Associated with each category and specialty area are work roles (see Appendix A.3). Here as examples are the two work roles for the Securely Provision (SP) category and Risk Management (RSK) specialty area:

  • Authorizing Official/Designating Representative. Senior official or executive with the authority to formally assume responsibility for operating an information system at an acceptable level of risk to organizational operations (including mission, functions, image, or reputation), organizational assets, individuals, other organizations, and the Nation.
  • Security Control Assessor. Conducts independent comprehensive assessments of the management, operational, and technical security controls and control enhancements employed within or inherited by an information technology (IT) system to determine the overall effectiveness of the controls.

Associated with each work role are Nice Framework:

  • Tasks, of which there are 1,007 with Task IDs ranging from T0001-T1007 (Appendix A.4).
  • Knowledge Descriptions “applied directly to the performance of a function,” of which there are 630 with KSA IDs ranging from K0001-K0630, where KSA means “knowledge, skills, and abilities” (Appendix A.5).
  • Skills Descriptions, of which there are 374 with Skill IDs ranging from S0001-S0374, where skill is defined as “the observable competence to perform a learned [mental activity]” (Appendix A.6).
  • Ability Descriptions, of which there are 176 with Ability IDs ranging from A0001-A0176, where ability is defined as “competence to perform an observable behavior or a behavior that results in an observable product” (Appendix A.7).

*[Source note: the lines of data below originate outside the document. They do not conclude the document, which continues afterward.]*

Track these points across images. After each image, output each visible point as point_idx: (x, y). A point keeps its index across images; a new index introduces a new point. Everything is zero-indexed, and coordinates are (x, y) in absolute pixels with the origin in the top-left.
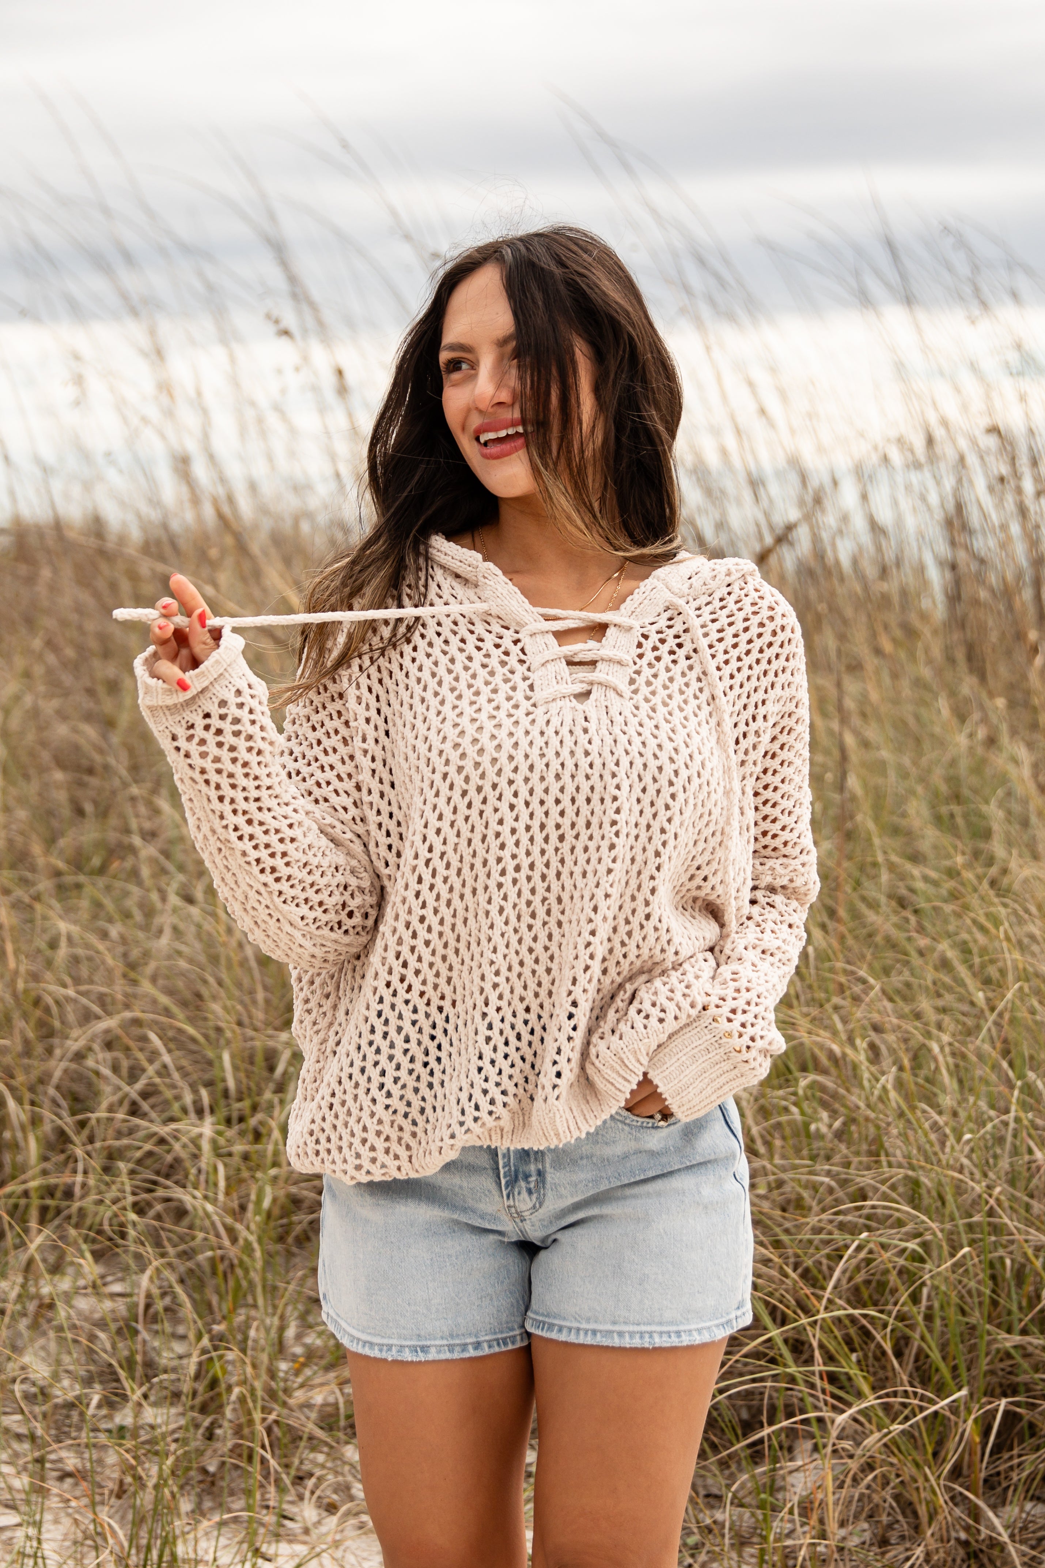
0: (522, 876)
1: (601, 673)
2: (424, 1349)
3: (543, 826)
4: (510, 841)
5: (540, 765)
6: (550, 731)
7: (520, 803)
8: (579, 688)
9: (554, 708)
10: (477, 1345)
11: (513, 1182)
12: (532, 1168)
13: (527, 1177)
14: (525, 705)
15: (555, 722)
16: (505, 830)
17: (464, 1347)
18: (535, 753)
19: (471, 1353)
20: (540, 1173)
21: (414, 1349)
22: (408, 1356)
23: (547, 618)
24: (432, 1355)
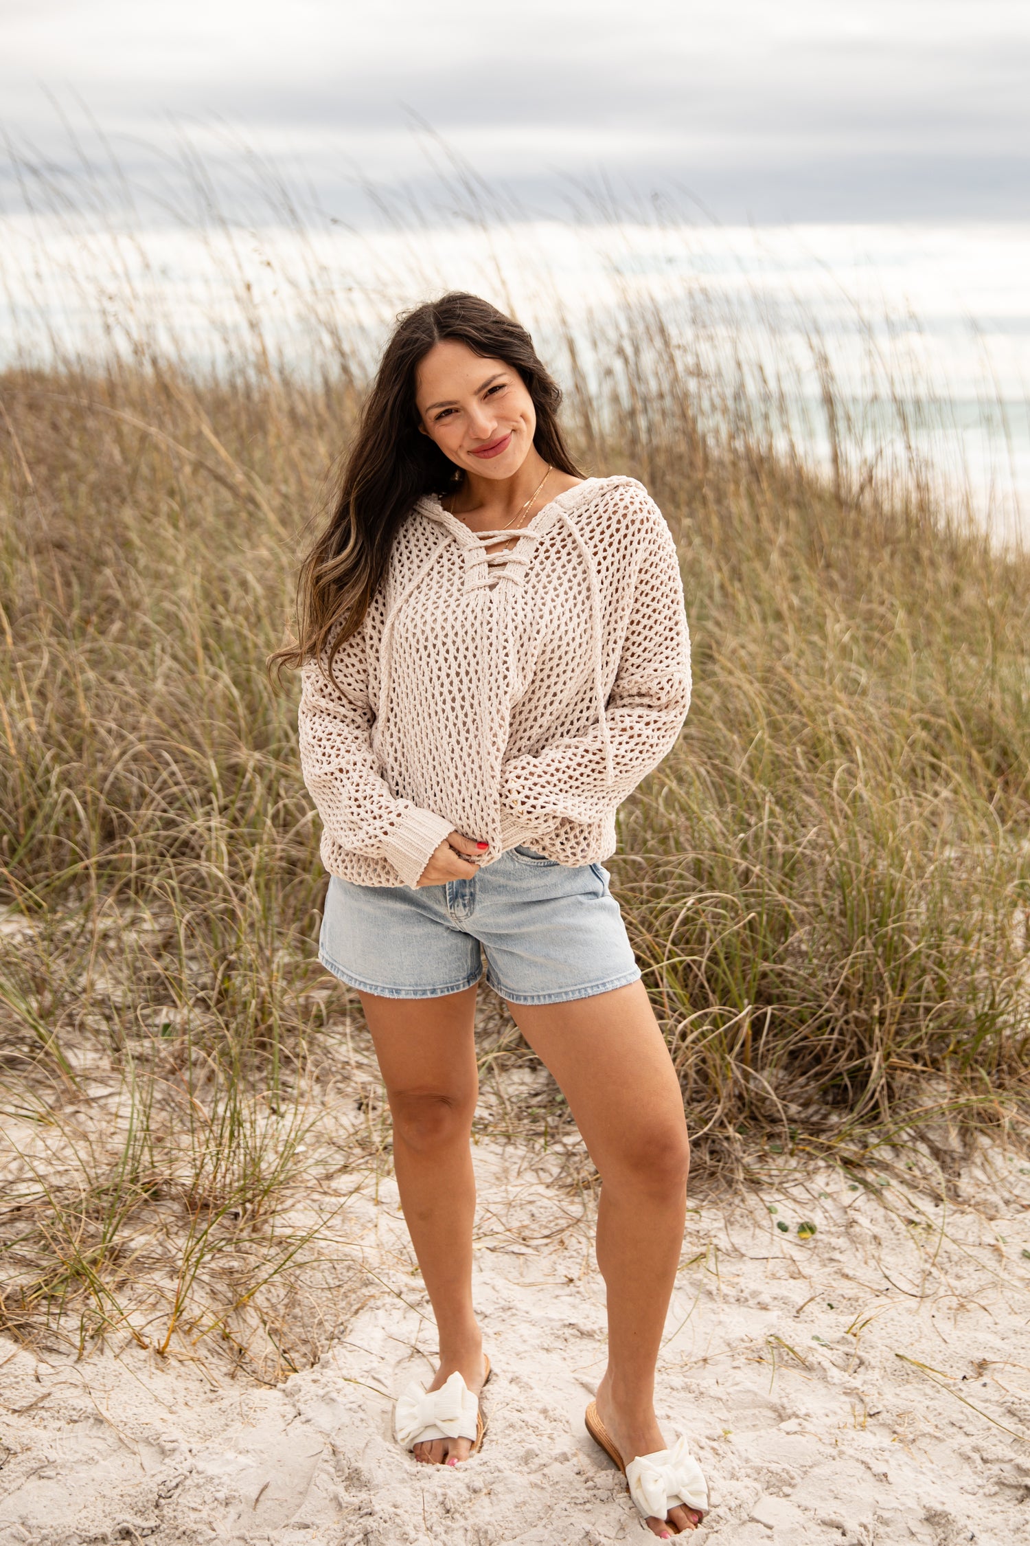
0: (457, 705)
1: (506, 572)
2: (398, 991)
3: (467, 673)
4: (446, 682)
5: (461, 633)
6: (468, 611)
7: (451, 657)
8: (490, 581)
9: (473, 595)
10: (433, 991)
11: (454, 899)
12: (467, 891)
13: (463, 896)
14: (457, 594)
15: (472, 604)
16: (443, 674)
17: (424, 992)
18: (458, 625)
19: (429, 996)
20: (472, 895)
21: (391, 991)
22: (387, 995)
23: (482, 539)
24: (403, 996)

Appendix B combines all of the aforementioned information in providing detailed work role attributes in the following classification for each of the seven categories (Appendices B.1-B.7):

  • Work Role Name
  • Work Role ID
  • Specialty Area
  • Category
  • Work Role Description
  • Tasks by “T” ID
  • Knowledge by “K” ID
  • Skills by “S” ID
  • Abilities by “A” ID

Finally, this document provides a crosswalk that links each NICE Framework Category to the pertinent Cybersecurity Framework Core Functions: Identify (ID), Protect (PR), Detect (DE), Respond (RS), and Recover (RC) (see Appendix D.1, page 127).

For any organization focused on improving its cybersecurity capabilities, this document provides information to “determine whether one or more existing staff have the necessary skills to complete the tasks described” for an effective cybersecurity program, and, similarly, tools to evaluate the capabilities of outside vendors.